(Saved entries)
☆ ☆ ☆ ☆

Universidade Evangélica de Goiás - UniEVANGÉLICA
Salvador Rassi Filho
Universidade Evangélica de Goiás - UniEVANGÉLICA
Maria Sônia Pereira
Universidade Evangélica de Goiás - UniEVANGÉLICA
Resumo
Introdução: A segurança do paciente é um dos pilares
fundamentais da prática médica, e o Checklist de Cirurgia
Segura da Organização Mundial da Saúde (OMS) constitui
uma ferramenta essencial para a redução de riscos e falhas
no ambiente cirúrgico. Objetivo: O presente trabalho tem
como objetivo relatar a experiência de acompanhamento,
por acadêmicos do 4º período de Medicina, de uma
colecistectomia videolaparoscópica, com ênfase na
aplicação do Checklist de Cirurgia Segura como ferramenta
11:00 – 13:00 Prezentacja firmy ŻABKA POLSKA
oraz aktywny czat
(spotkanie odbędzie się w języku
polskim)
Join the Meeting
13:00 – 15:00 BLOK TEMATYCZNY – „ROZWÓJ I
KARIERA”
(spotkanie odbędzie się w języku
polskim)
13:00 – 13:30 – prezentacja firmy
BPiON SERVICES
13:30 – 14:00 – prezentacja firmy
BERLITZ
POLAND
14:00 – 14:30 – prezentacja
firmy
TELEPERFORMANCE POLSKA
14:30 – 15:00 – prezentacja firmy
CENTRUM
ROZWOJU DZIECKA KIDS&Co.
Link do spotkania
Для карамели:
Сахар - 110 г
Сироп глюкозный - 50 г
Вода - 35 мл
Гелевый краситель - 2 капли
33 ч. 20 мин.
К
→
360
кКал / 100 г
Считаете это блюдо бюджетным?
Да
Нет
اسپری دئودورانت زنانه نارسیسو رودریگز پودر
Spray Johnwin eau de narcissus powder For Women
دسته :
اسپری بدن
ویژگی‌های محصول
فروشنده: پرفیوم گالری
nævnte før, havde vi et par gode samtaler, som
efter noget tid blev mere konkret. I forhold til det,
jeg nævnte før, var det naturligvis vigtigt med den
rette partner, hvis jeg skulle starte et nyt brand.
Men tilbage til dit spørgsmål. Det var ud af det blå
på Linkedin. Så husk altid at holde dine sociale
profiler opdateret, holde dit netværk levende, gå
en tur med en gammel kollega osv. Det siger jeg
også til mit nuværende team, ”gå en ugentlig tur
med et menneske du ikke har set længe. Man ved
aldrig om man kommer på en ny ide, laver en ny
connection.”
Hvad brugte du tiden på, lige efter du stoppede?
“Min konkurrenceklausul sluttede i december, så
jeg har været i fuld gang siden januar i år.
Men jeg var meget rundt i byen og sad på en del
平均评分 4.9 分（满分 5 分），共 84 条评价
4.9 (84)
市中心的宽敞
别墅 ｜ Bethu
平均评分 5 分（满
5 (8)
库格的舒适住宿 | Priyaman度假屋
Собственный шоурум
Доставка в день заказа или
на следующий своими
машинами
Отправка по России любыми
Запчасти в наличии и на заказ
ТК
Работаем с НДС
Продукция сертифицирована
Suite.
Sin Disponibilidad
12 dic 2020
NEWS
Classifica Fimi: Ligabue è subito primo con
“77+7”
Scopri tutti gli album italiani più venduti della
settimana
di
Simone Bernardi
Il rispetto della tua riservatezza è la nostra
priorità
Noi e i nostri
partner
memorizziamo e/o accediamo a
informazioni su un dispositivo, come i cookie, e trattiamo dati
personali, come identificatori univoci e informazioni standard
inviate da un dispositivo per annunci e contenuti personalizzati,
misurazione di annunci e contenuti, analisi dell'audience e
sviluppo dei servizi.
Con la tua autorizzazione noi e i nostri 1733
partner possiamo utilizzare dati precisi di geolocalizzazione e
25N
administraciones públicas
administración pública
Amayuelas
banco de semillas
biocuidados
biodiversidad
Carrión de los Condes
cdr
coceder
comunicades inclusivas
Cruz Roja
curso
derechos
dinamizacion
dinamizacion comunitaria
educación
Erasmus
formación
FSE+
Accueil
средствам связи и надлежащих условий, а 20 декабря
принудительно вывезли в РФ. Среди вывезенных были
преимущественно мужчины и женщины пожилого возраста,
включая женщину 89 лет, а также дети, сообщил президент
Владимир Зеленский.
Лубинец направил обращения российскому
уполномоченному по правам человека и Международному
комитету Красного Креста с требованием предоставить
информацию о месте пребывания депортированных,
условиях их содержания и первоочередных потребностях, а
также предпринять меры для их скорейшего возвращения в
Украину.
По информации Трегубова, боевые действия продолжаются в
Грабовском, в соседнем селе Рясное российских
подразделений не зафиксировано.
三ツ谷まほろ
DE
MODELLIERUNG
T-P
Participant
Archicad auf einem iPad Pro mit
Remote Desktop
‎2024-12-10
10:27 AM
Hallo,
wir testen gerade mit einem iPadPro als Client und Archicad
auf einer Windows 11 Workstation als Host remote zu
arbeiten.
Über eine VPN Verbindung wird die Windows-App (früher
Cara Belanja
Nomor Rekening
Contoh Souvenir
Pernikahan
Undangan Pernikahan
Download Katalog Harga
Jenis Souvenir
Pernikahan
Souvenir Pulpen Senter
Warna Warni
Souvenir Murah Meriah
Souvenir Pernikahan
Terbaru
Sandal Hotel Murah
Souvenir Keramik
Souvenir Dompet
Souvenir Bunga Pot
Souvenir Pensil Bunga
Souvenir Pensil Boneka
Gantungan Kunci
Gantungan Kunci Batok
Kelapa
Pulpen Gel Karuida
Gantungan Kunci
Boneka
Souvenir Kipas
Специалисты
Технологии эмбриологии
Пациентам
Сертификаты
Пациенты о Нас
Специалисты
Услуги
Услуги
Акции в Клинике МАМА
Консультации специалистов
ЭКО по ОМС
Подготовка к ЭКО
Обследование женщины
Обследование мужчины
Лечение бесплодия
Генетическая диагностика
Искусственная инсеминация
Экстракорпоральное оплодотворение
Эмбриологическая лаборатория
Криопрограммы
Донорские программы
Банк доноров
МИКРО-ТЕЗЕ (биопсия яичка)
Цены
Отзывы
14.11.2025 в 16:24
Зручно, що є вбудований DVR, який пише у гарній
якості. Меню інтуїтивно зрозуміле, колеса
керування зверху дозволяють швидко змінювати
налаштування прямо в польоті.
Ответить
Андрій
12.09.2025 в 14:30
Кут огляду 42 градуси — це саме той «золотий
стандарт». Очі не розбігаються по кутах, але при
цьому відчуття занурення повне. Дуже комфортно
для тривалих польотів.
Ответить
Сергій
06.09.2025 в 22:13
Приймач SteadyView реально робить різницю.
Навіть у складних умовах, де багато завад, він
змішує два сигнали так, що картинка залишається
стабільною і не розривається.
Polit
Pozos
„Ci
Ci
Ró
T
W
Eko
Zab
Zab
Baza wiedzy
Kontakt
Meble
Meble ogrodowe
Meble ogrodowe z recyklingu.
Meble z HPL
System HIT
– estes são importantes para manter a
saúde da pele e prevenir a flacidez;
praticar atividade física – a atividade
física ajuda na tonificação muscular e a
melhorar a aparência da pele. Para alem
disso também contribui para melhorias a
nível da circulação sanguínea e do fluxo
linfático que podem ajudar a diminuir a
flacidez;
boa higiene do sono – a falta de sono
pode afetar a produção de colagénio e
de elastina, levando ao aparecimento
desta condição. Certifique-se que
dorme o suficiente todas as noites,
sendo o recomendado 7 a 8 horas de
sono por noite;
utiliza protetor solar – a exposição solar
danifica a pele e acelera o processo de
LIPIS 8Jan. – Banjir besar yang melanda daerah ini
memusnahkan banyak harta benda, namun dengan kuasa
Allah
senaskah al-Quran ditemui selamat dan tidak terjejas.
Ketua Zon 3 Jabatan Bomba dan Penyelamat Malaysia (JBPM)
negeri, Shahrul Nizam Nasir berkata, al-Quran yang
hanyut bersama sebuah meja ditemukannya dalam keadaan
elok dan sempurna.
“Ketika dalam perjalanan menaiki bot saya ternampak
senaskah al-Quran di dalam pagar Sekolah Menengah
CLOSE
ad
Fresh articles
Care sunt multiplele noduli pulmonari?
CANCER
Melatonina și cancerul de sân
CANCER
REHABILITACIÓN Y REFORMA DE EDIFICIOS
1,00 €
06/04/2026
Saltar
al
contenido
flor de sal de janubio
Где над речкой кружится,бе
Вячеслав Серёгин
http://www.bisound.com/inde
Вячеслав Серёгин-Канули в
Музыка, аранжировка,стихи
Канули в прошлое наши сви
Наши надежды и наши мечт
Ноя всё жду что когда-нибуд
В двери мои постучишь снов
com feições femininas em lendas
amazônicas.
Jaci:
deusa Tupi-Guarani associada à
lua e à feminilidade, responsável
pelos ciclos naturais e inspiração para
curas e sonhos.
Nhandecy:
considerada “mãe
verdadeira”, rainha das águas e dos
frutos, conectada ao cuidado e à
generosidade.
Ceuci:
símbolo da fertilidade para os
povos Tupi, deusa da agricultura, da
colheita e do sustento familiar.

☆ ☆ ☆ ☆

## WHAT NEEDS TO BE DONE
Copy out the lines word for word, starting at the very first line and ending at the one that contains "فروشنده: پرفیوم گالری".

## ANSWER TO THE EXERCISE
Universidade Evangélica de Goiás - UniEVANGÉLICA
Salvador Rassi Filho
Universidade Evangélica de Goiás - UniEVANGÉLICA
Maria Sônia Pereira
Universidade Evangélica de Goiás - UniEVANGÉLICA
Resumo
Introdução: A segurança do paciente é um dos pilares
fundamentais da prática médica, e o Checklist de Cirurgia
Segura da Organização Mundial da Saúde (OMS) constitui
uma ferramenta essencial para a redução de riscos e falhas
no ambiente cirúrgico. Objetivo: O presente trabalho tem
como objetivo relatar a experiência de acompanhamento,
por acadêmicos do 4º período de Medicina, de uma
colecistectomia videolaparoscópica, com ênfase na
aplicação do Checklist de Cirurgia Segura como ferramenta
11:00 – 13:00 Prezentacja firmy ŻABKA POLSKA
oraz aktywny czat
(spotkanie odbędzie się w języku
polskim)
Join the Meeting
13:00 – 15:00 BLOK TEMATYCZNY – „ROZWÓJ I
KARIERA”
(spotkanie odbędzie się w języku
polskim)
13:00 – 13:30 – prezentacja firmy
BPiON SERVICES
13:30 – 14:00 – prezentacja firmy
BERLITZ
POLAND
14:00 – 14:30 – prezentacja
firmy
TELEPERFORMANCE POLSKA
14:30 – 15:00 – prezentacja firmy
CENTRUM
ROZWOJU DZIECKA KIDS&Co.
Link do spotkania
Для карамели:
Сахар - 110 г
Сироп глюкозный - 50 г
Вода - 35 мл
Гелевый краситель - 2 капли
33 ч. 20 мин.
К
→
360
кКал / 100 г
Считаете это блюдо бюджетным?
Да
Нет
اسپری دئودورانت زنانه نارسیسو رودریگز پودر
Spray Johnwin eau de narcissus powder For Women
دسته :
اسپری بدن
ویژگی‌های محصول
فروشنده: پرفیوم گالری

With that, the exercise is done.